-- Material to process --
....

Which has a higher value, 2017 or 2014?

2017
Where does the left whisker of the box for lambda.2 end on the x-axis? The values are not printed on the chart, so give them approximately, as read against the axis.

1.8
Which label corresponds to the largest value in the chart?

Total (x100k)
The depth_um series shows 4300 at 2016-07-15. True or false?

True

....

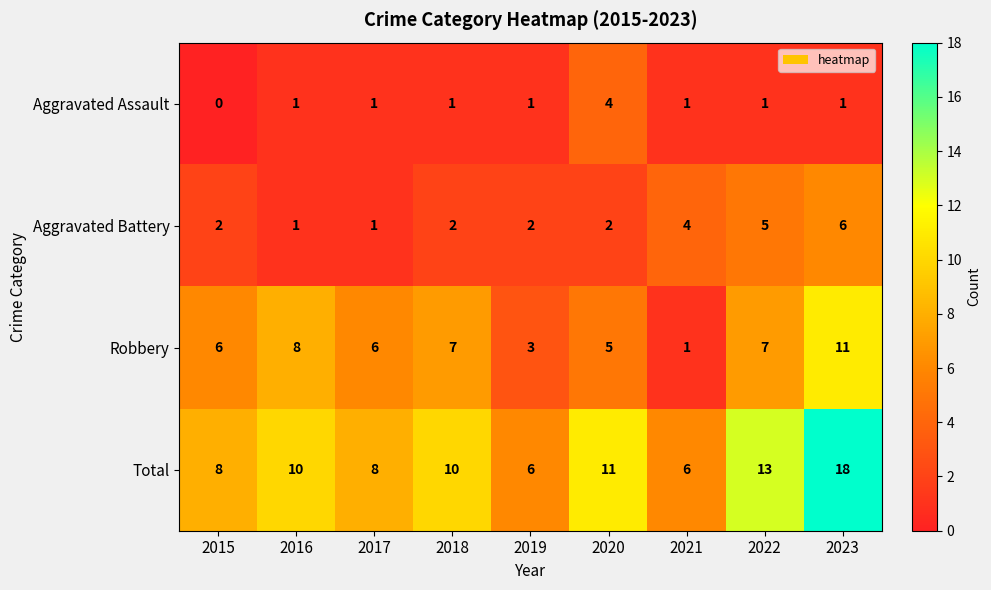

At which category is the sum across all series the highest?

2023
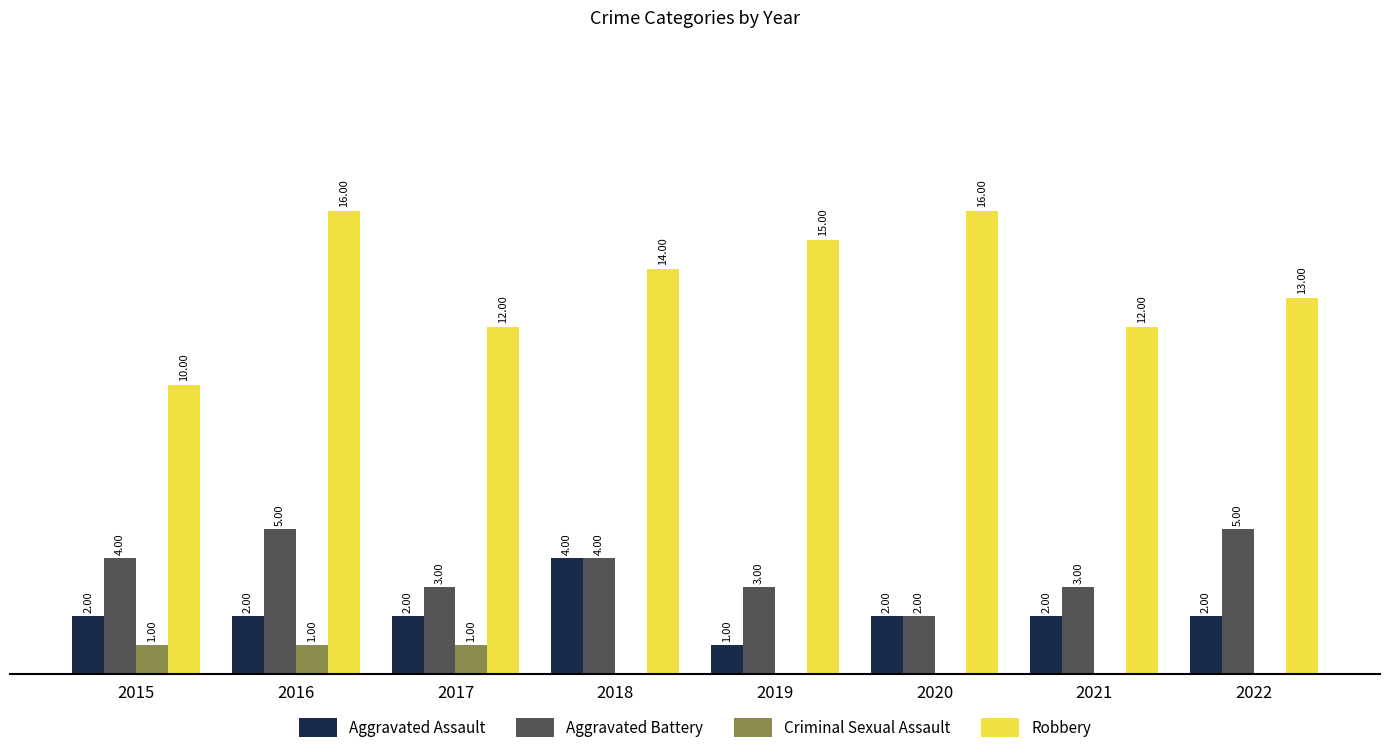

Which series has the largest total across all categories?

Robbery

....

Copy out the items word for word, from the line with "Which has a higher value, 2017 or 2014?" through the line with "Which label corresponds", including both of those lines.

Which has a higher value, 2017 or 2014?

2017
Where does the left whisker of the box for lambda.2 end on the x-axis? The values are not printed on the chart, so give them approximately, as read against the axis.

1.8
Which label corresponds to the largest value in the chart?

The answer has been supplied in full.